Em uma conversa que tive com uma familiar, por exemplo, perguntei-lhe porque não considerava retirar a filha da escola e educá-la em casa, considerando que a qualidade do ensino na escola pública era péssima e se somava a outros problemas que punham até a vida da filha em risco, como o narcotráfico que opera na vizinhança. A resposta dela foi algo do tipo “porque isso não resolve o problema, temos que mudar o sistema”. É triste, mas é o tipo de resposta que nos revela um aspecto negativo da cultura brasileira. Um aspecto que nos impede de resolver nossos problemas mais imediatos, porque priorizamos não-problemas de importância supostamente superior. Afinal, do que adianta saldar a conta com o Zé do bar da esquina se a dívida externa nacional ainda não foi paga, não é mesmo?

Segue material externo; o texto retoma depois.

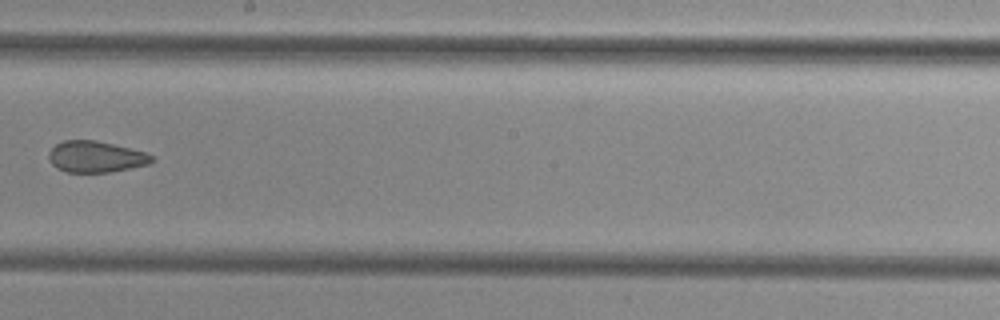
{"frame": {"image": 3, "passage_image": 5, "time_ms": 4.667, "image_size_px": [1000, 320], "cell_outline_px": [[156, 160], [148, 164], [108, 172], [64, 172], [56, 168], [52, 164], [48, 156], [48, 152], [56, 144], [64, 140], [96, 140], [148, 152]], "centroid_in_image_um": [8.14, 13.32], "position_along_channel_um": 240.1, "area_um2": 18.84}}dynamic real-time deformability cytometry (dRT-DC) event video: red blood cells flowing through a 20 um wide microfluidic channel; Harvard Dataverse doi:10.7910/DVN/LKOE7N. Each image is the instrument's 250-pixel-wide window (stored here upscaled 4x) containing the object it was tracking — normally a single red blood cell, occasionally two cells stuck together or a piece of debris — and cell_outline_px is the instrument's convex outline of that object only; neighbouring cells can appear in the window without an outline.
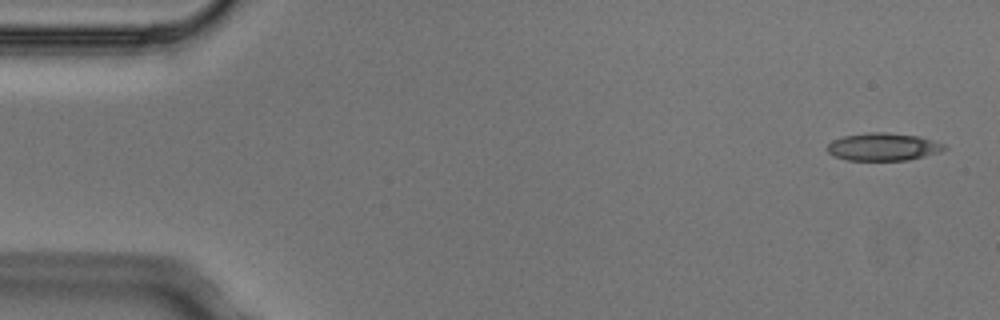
{"species": "Egyptian fruit bat (a non-hibernating species)", "species_latin": "Rousettus aegyptiacus", "temperature_condition": "cold", "stored_images_in_passage": 8, "camera_frame_rate_fps": 3000, "um_per_image_px": 0.085, "animal": {"sex": "male"}, "frame": {"image": 1, "passage_image": 1, "time_ms": 0.0, "image_size_px": [1000, 320], "cell_outline_px": [[948, 148], [940, 152], [908, 160], [848, 160], [832, 156], [828, 152], [828, 144], [832, 140], [844, 136], [868, 132], [888, 132], [920, 136], [944, 144]], "centroid_in_image_um": [75.07, 12.47], "position_along_channel_um": 9.9, "area_um2": 18.96}}
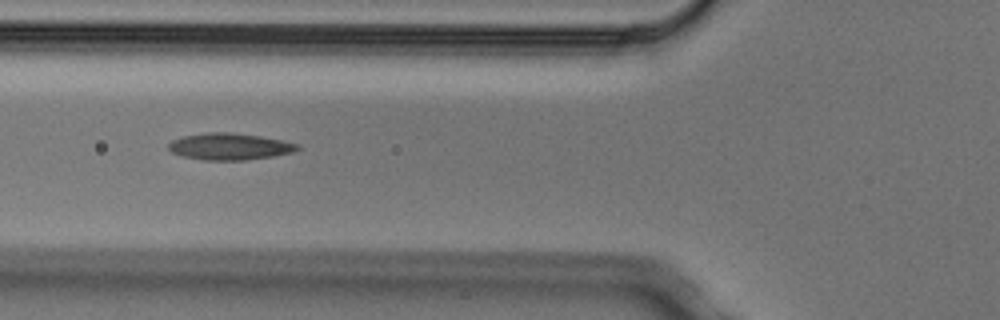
{"frame": {"image": 2, "passage_image": 6, "time_ms": 1.667, "image_size_px": [1000, 320], "cell_outline_px": [[304, 148], [292, 152], [272, 156], [248, 160], [204, 160], [180, 156], [172, 152], [168, 148], [168, 144], [172, 140], [184, 136], [208, 132], [232, 132], [260, 136], [300, 144]], "centroid_in_image_um": [19.53, 12.45], "position_along_channel_um": 106.3, "area_um2": 20.17}}
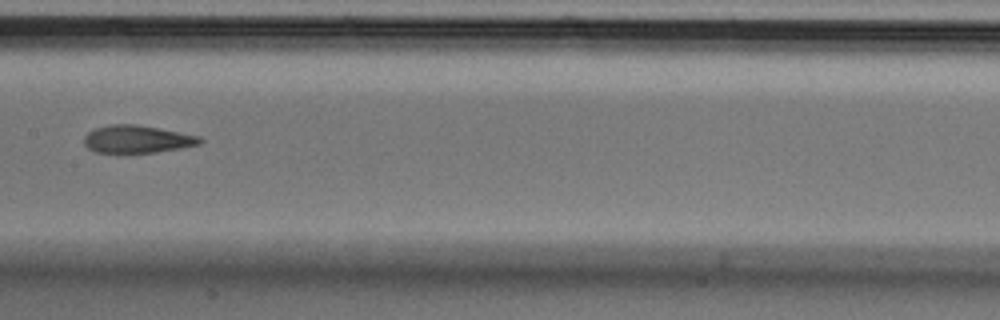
{"frame": {"image": 3, "passage_image": 8, "time_ms": 2.333, "image_size_px": [1000, 320], "cell_outline_px": [[204, 140], [200, 144], [180, 148], [156, 152], [120, 156], [92, 152], [84, 144], [84, 136], [88, 132], [96, 128], [112, 124], [136, 124], [200, 136]], "centroid_in_image_um": [11.59, 11.88], "position_along_channel_um": 195.8, "area_um2": 19.42}}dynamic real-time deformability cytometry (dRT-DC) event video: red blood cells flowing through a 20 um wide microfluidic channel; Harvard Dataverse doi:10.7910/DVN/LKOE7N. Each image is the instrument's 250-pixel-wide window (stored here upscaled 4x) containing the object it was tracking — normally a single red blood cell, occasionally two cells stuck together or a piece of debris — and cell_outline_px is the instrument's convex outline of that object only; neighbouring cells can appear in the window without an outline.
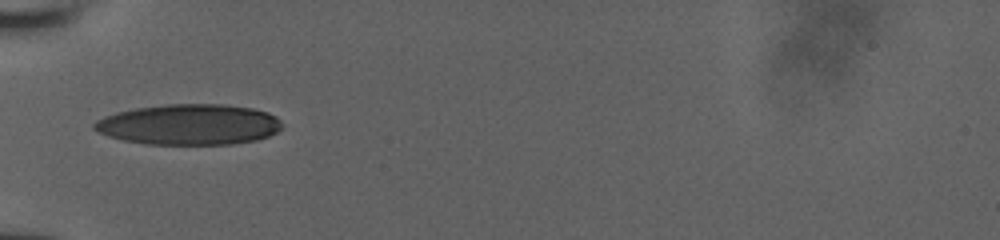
{"species": "human", "species_latin": "Homo sapiens", "temperature_condition": "room temperature", "stored_images_in_passage": 33, "camera_frame_rate_fps": 3000, "um_per_image_px": 0.085, "donor": {"sex": "male"}, "frame": {"image": 1, "passage_image": 1, "time_ms": 0.0, "image_size_px": [1000, 240], "cell_outline_px": [[284, 124], [276, 132], [268, 136], [256, 140], [232, 144], [144, 144], [124, 140], [108, 136], [92, 128], [92, 124], [96, 120], [104, 116], [116, 112], [136, 108], [168, 104], [224, 104], [252, 108], [268, 112], [276, 116]], "centroid_in_image_um": [16.08, 10.58], "position_along_channel_um": 68.9, "area_um2": 44.62}}
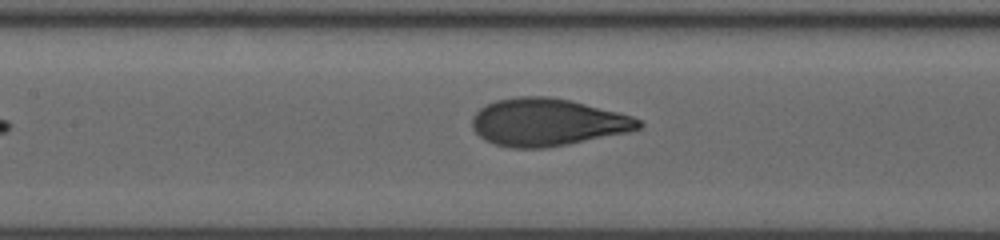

Como a falácia do Nirvana, esta forma de pensamento é um modo de escapismo: porque eu não posso fazer muito, então não farei nada. E assim vamos nos escusando de pagar nossas dívidas, dar a nossos filhos uma boa educação, precavernos contra uma tragédia, progredir na vida e não estar reclamando o tempo todo. Em suma, abrimos mão do controle sobre nossas vidas. Quer alguns exemplos práticos? Quando você atravessa a rua sem olhar para os lados ou sem atentar para o semáforo, você está literalmente colocando na mão de algum motorista a decisão sobre a sua vida continuar ou não. Quando você não compra de maneira consciente e programada nem controla suas finanças, você está permitindo que vendedores e publicitários decidam o que você compra e quanto dinheiro você gasta. Quando você não educa os seus filhos, está deixando que eles aprendam do que vêem na escola, na rua e na internet. Quando você usa uma droga alteradora da consciência, você está abrindo mão de todas as decisões que tomará sob os efeitos dela. E assim por diante.

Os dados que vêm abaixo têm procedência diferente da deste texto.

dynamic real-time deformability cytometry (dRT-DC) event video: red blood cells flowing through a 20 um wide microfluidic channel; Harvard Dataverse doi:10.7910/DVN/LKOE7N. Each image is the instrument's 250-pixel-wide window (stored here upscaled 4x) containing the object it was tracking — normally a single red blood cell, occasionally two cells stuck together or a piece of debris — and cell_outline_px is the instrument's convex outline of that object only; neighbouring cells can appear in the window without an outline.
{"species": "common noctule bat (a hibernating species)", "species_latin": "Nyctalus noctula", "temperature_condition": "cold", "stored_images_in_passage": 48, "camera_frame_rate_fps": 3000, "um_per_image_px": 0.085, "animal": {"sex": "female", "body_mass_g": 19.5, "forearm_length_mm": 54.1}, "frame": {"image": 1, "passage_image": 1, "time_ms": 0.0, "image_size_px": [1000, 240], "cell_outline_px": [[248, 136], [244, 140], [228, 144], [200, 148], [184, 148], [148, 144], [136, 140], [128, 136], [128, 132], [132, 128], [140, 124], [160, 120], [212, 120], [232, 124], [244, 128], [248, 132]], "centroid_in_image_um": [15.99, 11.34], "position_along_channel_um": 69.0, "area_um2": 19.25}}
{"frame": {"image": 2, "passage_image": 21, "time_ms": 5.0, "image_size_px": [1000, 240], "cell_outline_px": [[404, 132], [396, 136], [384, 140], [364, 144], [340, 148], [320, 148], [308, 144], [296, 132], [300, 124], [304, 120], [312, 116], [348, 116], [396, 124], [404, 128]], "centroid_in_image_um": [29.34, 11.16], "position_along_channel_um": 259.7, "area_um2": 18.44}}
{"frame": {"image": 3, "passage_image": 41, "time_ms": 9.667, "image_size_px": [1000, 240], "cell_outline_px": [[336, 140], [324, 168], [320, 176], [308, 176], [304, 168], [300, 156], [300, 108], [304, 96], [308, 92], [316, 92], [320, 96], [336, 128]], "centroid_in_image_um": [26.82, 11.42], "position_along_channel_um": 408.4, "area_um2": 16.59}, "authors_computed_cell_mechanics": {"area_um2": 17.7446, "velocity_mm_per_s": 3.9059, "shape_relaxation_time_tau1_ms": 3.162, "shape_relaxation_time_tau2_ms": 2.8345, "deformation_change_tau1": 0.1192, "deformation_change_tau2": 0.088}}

Esta “terceirização” da vida já é desastrosa para uma pessoa. Imagine quando milhões de pessoas decidem fazer o mesmo. O resultado é uma nação miserável, tanto no aspecto econômico como no aspecto moral, pois os indivíduos que a compõem postergam infinitamente as decisões que deveriam tomar, esperando uma intervenção externa e superior do “sistema”. As pessoas reclamam que não há emprego, mas não dedicam o seu tempo para trabalhar em um pequeno empreendimento próprio. Reclamam que a escola pública é péssima e que a privada é cara, mas jamais consideram a possibilidade de recorrer a um modelo alternativo de educação. A passagem do ônibus está muito cara, mas andar de bicicleta? Jamais! A comida industrializada é uma porcaria, mas plantar ou comprar produtos ôrganicos direto do produtor dá uma preguiça. A polícia é disfuncional e a criminalidade só aumenta, mas adquirir e aprender a usar uma arma é coisa de gente violenta, incivilizada. Resumindo, as pessoas se aferraram à idéia vã de que “é o sistema que tem que mudar”. E para que o sistema mude precisamos votar em tal ou qual presidente, senador, deputado, governador, prefeito, e esperar que esta classe iluminada crie as leis que farão tudo melhor. Mais uma vez, delegamos as decisões sobre o nosso futuro e as nossas vidas aos outros, os mais desinteressados entre nós, os políticos.

Em que momento passamos a acreditar que são os políticos os que devem decidir sobre que transporte usamos, que alimentos consumimos ou como nossos filhos devem ser educados? No momento em que abrimos mão da nossa dignidade humana, porque a escravidão é a negação da dignidade humana. Somos todos escravos, não porque tenhamos senhores, mas porque não somos senhores de nós mesmos. Não basta que um homem esteja livre da imposição de outro para ser livre. Só é livre o homem que impõe deveres a si mesmo, que é mestre de si mesmo. Aquele que não o faz, reage à vida como o gado, sendo controlado pela vontade alheia, pelas circunstâncias externas, do ambiente, ou internas, dos instintos. Como brasileiros, pensamos que podemos usar como desculpa para os nossos fracassos o nosso cenário político-econômico corrupto e deficiente, mas na verdade a própria cultura que temos de fugir das nossas responsabilidades e colocar tudo sob controle do “sistema” é o que nos tem arruinados.

Não é o sistema que tem que mudar. A sua responsabilidade não é com o sistema: tome as rédeas da sua vida.